Hace un tiempo tuve la oportunidad de charlar con el presidente de una de las empresas del Ibex 35, en su despacho, y más allá del interés que toda la conversación tuvo por sí misma, uno de sus argumentos quedó retumbando en mi cabeza, y aún lo hace hoy, fué en relación al concepto de “obediencia debida”. Según esta idea, una práctica cometida por determinada persona, aún superando determinados límites: morales, éticos, e incluso en generación de dolor, o daño, en cualquiera de sus afecciones (físico, moral, económico, etc…), pudiera ser atenuada por haberse practicado bajo el cumplimiento de una orden dada. De esta manera, se descarga de responsabilidad al actor directo de la acción, y por si no me había quedado clara la idea, mi interlocutor me puso el ejemplo de los oficiales nazis, en su quehacer, no asignándoles responsabilidad, en cuanto a que habían cumplido órdenes ...¡escalofriante!

¿Será la obediencia el rasgo fundamental sobre el que se selecciona a los cuadros en el mundo de la empresa, más allá de la meritocracia real sobre la capacidad de cada persona?

Es muy interesante enfrentar la dualidad Responsabilidad versus Obediencia Debida, y los límites que éste último concepto pudieran poner a la propia responsabilidad.

El psicólogo Stanley Milgram, en 1961, realizó un conocido experimento, en el que intentaba cuantificar hasta dónde llega la obediencia a la autoridad, cuando se enfrenta a la conciencia personal.

Milgram seleccionó a voluntarios, hombres y mujeres, de entre 20 y 50 años, de cualquier condición social conformes con ser parte de un experimento sobre aprendizajes. La forma de hacer se iniciaba en un, aparente, sorteo, entre dos personas, en la que uno sería el maestro y el otro el alumno.

El experimentador y el maestro, se situaban en una habitación contigua al alumno, quien debía memorizar pares de palabras que el maestro recitaba, y ante un fallo, realizaba una descarga eléctrica al alumno, que eran leves al principio y que poco a poco, ante la reiteración de los errores, iban subiendo en intensidad; a los 75 voltios empezaban las quejas, a los 120 el alumno empezaba a gritar, mientras el experimentador exigía al maestro que continuase con las instrucciones, pasando por los 135 y los 150 voltios, con gritos ya estremecedores del alumno, a los 180 voltios la víctima no quería continuar y exigía el final de su tortura, mientras en el maestro aparecían las dudas, sofocadas ante la insistencia del experimentador para que prosiguiera con su cometido: “El experimento requiere que continúe”, “es absolutamente esencial que continúe”; hasta llegar a decir: “No tiene elección. Debe continuar”. A los 270 voltios el alumno agonizaba, y a los 300 ya era incapaz de contestar las preguntas, entre estertores.

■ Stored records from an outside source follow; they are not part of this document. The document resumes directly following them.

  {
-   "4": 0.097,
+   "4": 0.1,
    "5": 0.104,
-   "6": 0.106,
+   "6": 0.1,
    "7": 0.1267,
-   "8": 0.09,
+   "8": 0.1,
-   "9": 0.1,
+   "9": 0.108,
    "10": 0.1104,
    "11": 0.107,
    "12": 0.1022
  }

La realidad del experimento es que el único sujeto de él, era el maestro, no el alumno, quien realmente formaba parte del equipo experimentador, siendo siempre el mismo sujeto.

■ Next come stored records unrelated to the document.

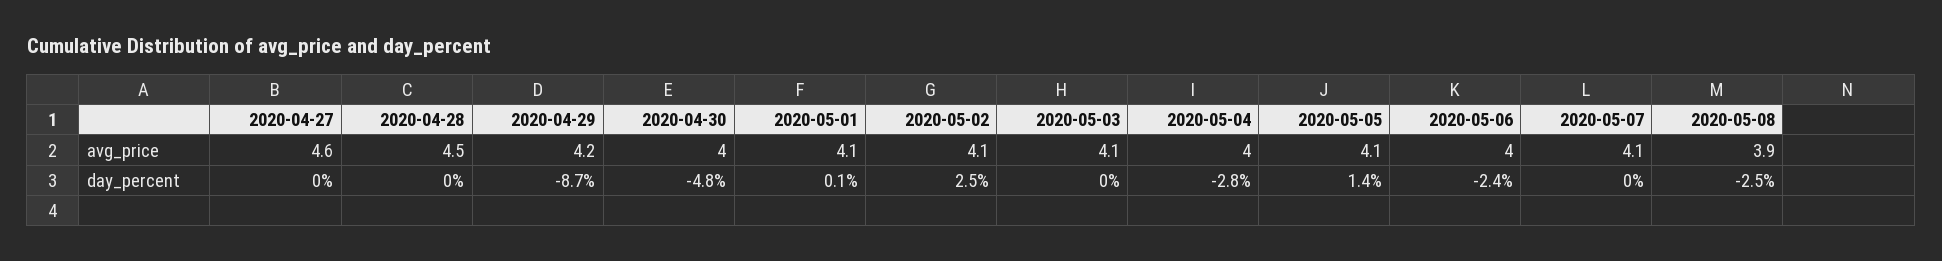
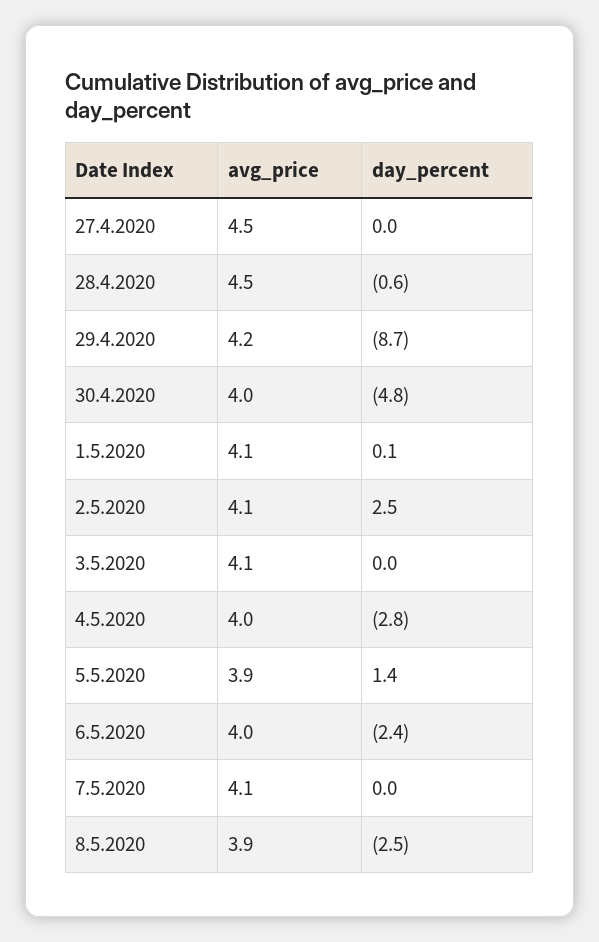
  {
    "2020-04-27": {
-     "avg_price": 4.6,
+     "avg_price": 4.5,
      "day_percent": 0
    },
    "2020-04-28": {
      "avg_price": 4.5,
-     "day_percent": 0
+     "day_percent": -0.6
    },
    "2020-04-29": {
      "avg_price": 4.2,
      "day_percent": -8.7
    },
    "2020-04-30": {
      "avg_price": 4,
      "day_percent": -4.8
    },
    "2020-05-01": {
      "avg_price": 4.1,
      "day_percent": 0.1
    },
    "2020-05-02": {
      "avg_price": 4.1,
      "day_percent": 2.5
    },
    "2020-05-03": {
      "avg_price": 4.1,
      "day_percent": 0
    },
    "2020-05-04": {
      "avg_price": 4,
      "day_percent": -2.8
    },
    "2020-05-05": {
-     "avg_price": 4.1,
+     "avg_price": 3.9,
      "day_percent": 1.4
    },
    "2020-05-06": {
      "avg_price": 4,
      "day_percent": -2.4
    },
    "2020-05-07": {
      "avg_price": 4.1,
      "day_percent": 0
    },
    "2020-05-08": {
      "avg_price": 3.9,
      "day_percent": -2.5
    }
  }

Los resultados fueron más que reveladores: ningún participante se negó, en rotundo, a aplicar más descargas antes de alcanzar los 300 voltios… ¡y el 62% de los maestros llegaron hasta los 450 voltios, a pesar que, desde los 300 voltios, el alumno no daba ya ninguna señal de vida!

Poco tiempo antes del experimento de Milgram, se inició el juicio a Adolf Eichmann, teniente coronel de las SS nazis, y responsable directo de la llamada solución final, que incluía el transporte de deportados a los campos de concentración, quien durante el desarrollo de la causa utilizó el argumento de que él solo cumplía órdenes de la manera más eficaz posible, presentándose así mismo como un funcionario que solo pretendía ascender, y promocionarse, en su carrera militar… ¡simplemente aterrador!

Milgram se efectuó una acertada pregunta: “¿La obediencia que se rinde al superior jerárquico, es circunstancia eximente de responsabilidad en los delitos?”, que habría sido la adecuada a hacer al presidente de aquella empresa del Ibex 35 que me recibió en su despacho, tras defender, ante mí, el concepto de obediencia debida, como mitigante de la responsabilidad, por ejemplo de un ejecutivo que vende determinado producto aún a sabiendas de ocultar alguna información de relevancia, o el responsable de la agencia de calificación que emite un informe a medida, o el director de un medio de comunicación que contamina la realidad ad hoc.

Quizás porque la dicotomía entre “Obediencia Debida Vs Responsabilidad” se reduzca a lo que expresó el escritor uruguayo, Eduardo Galeano: “El torturador es un funcionario. El dictador es un funcionario. Burócratas armados que pierden su empleo si no cumplen con eficacia su tarea. Eso y nada más que eso. No son monstruos extraordinarios.”

La pregunta es: ¿seremos capaces, cada uno de nosotros, antes de cometer determinados actos, actuar en base a nuestra propia responsabilidad, antes que cubrirnos en la obediencia debida?